In my formative years, I experimented with different genres of photography but found myself concentrating on commercial photography which was, by far, the most lucrative. Commissions by advertising and design agencies for clients in the travel, lifestyle, and leisure sectors paid the bills and helped to establish my reputation as a photographer, allowing me the freedom to pursue personal projects – for the first ten years of my career, I had been living other people’s dreams and not my own.
Concentrating almost exclusively on the panoramic format, I set out to photograph Scotland’s wild places in what I believed would be a new and visually exciting way, the results of which were published in two books; Highland Wilderness (1993) and Scotland –The Wild Places (2001), in partnership with Constable. During the mid 90s, I was also commissioned by British Airways to photograph four corporate calendars – with briefs that took me around the world many times to photograph some of its remotest corners and many of its fantastic indigenous cultures.

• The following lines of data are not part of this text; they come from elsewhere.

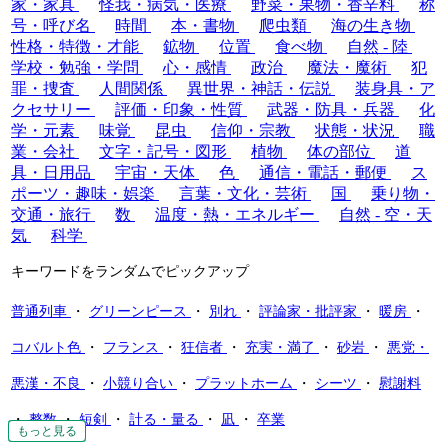
家・家具
怪我・病気・医療
野菜・果物・香辛料
称
号・呼び名
時間
本・書物
爬虫類
海の生き物
性格・特徴・才能
鉱物
位置
食べ物
自然 - 陸
学校・勉強・学問
心・感情
政治
魔法・魔術
犯
罪・捜査
人間関係
異世界・神話・伝説
装身具・ア
クセサリー
評価・印象・性質
武器・防具・兵器
化
学・元素
味覚
昆虫
信仰・宗教
状態・状況
職
業・会社
文字・記号・図形
植物
体の部位
道
具・日用品
宇宙・天体
色
通信・電話・郵便
ス
ポーツ・趣味・娯楽
言葉・文化・芸術
国
乗り物・
交通・旅行
数
温度・熱・エネルギー
自然 - 空・天
気
科学
キーワードをランダムでピックアップ
普通列車
・
グリーンピース
・
別れ
・
評論家・批評家
・
暖房
・
コバルト色
・
フランス
・
狂信者
・
充実・満了
・
砂岩
・
悪党・
悪漢・不良
・
小競り合い
・
プラットホーム
・
シーツ
・
慰謝料
・
整数
・
短剣
・
計る・量る
・
凪
・
卒業
もっと見る
もっと見る
もっと見る
もっと見る
もっと見る
もっと見る
もっと見る
もっと見る
もっと見る
もっと見る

During this time, I roamed the Argentinean pampas with gauchos, lived amongst the Himba in Namibia’s Kaokoland, survived a week in a ‘bush camp’ with Aboriginal Australians, and documented the life-long relationships between Sri Lanka’s mahouts and their elephants. Inevitably, I have had a few scrapes – I flew from Kunming in China to Perth, Australia with a fractured skull having survived a taxi accident, and spent five weeks in Pakistan’s Karakoram Mountains with a herniated disk – the consequences of food-poisoning, neither of which I would like to repeat.
Over the past 10 years, I have worked on a variety of documentaries featuring photography, mountains and travel and most recently on Mountain Man which was filmed in Pakistan’s Karakoram Mountains. I continue to work closely with the creative community and with the corporate sector with clients such as W H Malcolm, Hornby Hobbies, Calmac, Talent Scotland and Bowmore.
My passion for mountains and wild places is shared through a portfolio of photography workshops where the emphasis is placed on the development of personal vision. Photography expressed in terms of technique alone is unintelligible to me, despite having practiced it for three decades.